WORK INSTRUCTION — Please give back an exact reproduction of the lines from the one with "Rendered at 1275 by 1650 pixels." through the end of the entries below, and no others.
___ INPUT ___
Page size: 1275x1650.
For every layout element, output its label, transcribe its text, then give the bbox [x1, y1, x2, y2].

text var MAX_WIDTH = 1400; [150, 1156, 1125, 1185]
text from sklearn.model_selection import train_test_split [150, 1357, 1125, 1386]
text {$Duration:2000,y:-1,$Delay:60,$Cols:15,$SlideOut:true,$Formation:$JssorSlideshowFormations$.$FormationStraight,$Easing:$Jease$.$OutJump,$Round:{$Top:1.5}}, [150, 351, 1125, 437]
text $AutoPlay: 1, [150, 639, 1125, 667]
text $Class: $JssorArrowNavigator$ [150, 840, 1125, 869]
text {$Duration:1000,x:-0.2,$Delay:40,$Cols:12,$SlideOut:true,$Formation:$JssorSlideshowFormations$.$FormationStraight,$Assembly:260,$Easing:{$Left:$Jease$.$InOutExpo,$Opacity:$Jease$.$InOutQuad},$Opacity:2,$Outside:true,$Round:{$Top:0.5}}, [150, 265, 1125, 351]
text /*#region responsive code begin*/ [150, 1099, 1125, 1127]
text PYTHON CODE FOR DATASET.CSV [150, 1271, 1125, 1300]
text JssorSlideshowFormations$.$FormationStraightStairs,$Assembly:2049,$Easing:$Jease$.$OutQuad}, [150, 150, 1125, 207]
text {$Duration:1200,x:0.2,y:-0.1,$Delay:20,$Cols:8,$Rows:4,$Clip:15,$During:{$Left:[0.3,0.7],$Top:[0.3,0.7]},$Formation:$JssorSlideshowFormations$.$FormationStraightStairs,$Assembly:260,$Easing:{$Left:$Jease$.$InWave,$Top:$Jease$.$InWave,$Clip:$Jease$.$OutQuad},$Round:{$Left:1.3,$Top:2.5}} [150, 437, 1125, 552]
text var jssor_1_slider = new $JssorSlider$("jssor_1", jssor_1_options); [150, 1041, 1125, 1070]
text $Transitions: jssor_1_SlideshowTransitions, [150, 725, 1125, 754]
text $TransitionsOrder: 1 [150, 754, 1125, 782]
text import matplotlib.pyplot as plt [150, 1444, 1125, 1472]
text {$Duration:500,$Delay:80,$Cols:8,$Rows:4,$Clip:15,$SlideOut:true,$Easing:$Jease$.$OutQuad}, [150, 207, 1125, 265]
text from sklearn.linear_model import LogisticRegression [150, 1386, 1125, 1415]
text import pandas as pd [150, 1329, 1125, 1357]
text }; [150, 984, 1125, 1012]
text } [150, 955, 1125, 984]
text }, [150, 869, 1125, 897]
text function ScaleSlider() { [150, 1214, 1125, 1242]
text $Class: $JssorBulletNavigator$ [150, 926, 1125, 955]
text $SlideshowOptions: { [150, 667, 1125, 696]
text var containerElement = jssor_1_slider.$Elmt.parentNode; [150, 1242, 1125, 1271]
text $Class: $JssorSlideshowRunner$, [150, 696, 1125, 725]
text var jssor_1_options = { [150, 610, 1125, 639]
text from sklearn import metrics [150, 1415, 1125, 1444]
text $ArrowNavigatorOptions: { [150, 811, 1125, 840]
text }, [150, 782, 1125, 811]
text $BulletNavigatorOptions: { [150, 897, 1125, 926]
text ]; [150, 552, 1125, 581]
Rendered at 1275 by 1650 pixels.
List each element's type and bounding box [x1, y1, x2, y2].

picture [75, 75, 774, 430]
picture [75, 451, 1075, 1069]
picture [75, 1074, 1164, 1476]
___
ANSWER FOR THE TASK —
Rendered at 1275 by 1650 pixels.
List each element's type and bounding box [x1, y1, x2, y2].

picture [75, 75, 774, 430]
picture [75, 451, 1075, 1069]
picture [75, 1074, 1164, 1476]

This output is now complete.